Specification Guidelines

Your specs should document all your design decisions, as well as all the interesting points about your class structure and algorithms. Given a good specification, you (or anyone with commensurate programming experience) should be able to implement your entire program without running into any unforeseen design decisions.

However, after you submit your specs, you will inevitably run into unforeseen issues, or you will alter your algorithm. If this happens, you need to update your specifications to reflect the current implementation and design strategy. It would also be useful to note why such changes were needed. Be sure to submit updated specifications at each deadline.

If your spec differs from your code, both are wrong.

Specification Outline for Project 2

High Level Specifications

Overview

Notes: This need not be technically specific. This is something users should be able to read and consequently understand what the application does as well as why they would want to use it.

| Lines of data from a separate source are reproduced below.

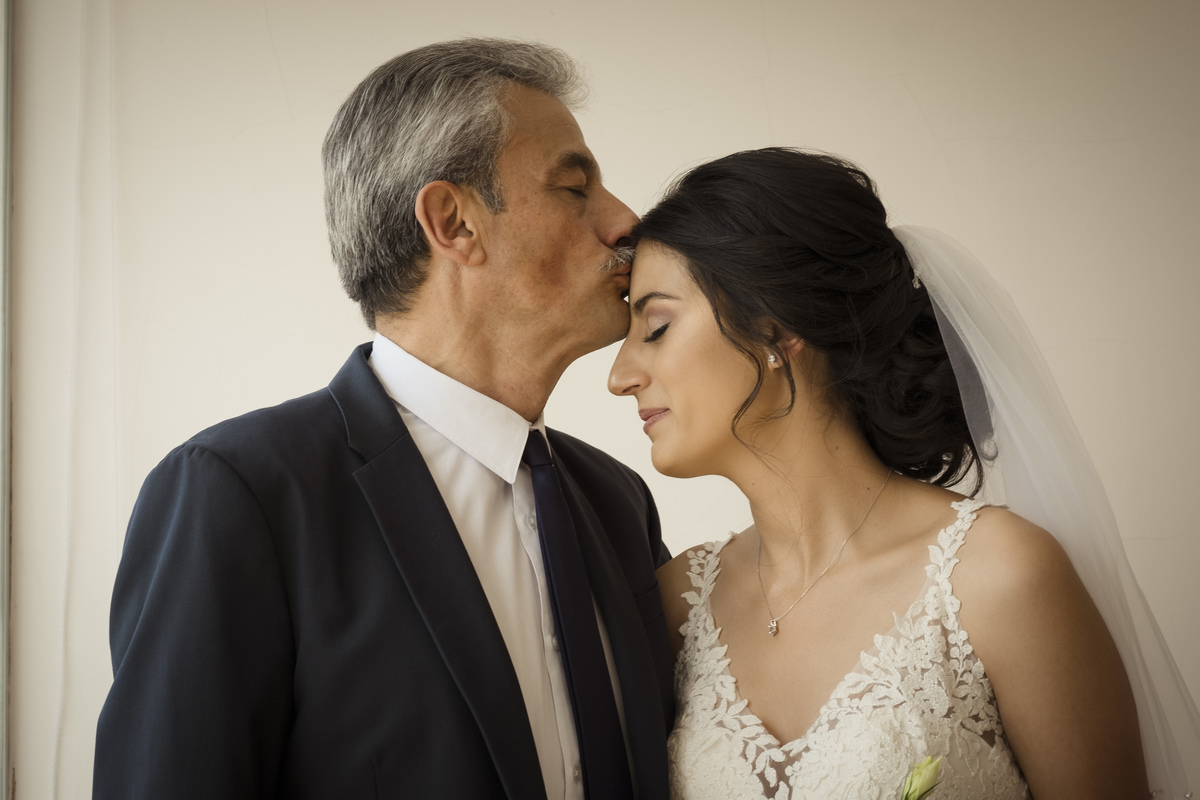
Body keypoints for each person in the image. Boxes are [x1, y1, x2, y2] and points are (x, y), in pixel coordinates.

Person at [93, 39, 674, 799]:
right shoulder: (241, 494)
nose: (626, 219)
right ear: (453, 221)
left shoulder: (618, 500)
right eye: (575, 186)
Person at [608, 148, 1200, 798]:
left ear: (778, 329)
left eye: (656, 327)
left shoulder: (998, 580)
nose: (621, 376)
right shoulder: (677, 605)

Program Use & Normal Behavior

Example

Modules

Notes: A module or component is some unit of program operation. For this project, initializing the game world with the world description file and parsing the input stream from the user's typed commands are two such modules (there are definitely more). For each module, you should describe operationally how it fits into the whole application, give a general overview of what the module needs to do and broadly detail how modules will interact.

General Flow

World Description File Input/Parsing

Game Initialization

Interaction with the User

Notes: You may feel like you are repeating parts of the project description here and in other places in your specification. This is okay. A project specification is a technical document that should be able to stand alone containing all the relevant information about your project.

Low Level Specifications

Data Structures and Algorithms

Notes: Be specific here. Feel free to refer to actual classes and interfaces as well as their methods. Pseudo-code may even be appropriate. The content in this section rests heavily on design choices, so the above questions should only be taken as a starting point. This is one of the most important parts of the spec for this project. Describe any abstraction you choose to implement and justify why this will allow you to add additional program features later.

Analysis

Notes: Both analyses need not be rigorous, but should give an idea of how your program scales and which components, if any, are the bottlenecks.

Testing

Timetable


Stylistic Notes

  1. The specification is NOT a readme file. It is a technical document which should have correct grammar and spelling.
  2. Examples are useful. It is often better to show with an example rather than to tell textually. Reusing one or two examples throughout the spec may make it easier for a reader to follow.
  3. Being vague and wordy is not beneficial. Try to get your point across directly and briefly.

General Notes


Examples

Program Use & Normal Behavior

  1. The program will have a command line-based user interface. The user will need to say:

    $ java Adventure inputfile

    where the inputfile is a world description file for a particular configuration of a game world.
  2. No output files will be generated. Program output will be sent to System.out.

Merits: Explicitly shows command line interface.

Faults: Should be more specific as to what a world description file is and what types of such files are supported. This may be discussed in more detail in another section of the specification, but that section should be referenced here. Depending on the context of this section, the numbering scheme may not be appropriate.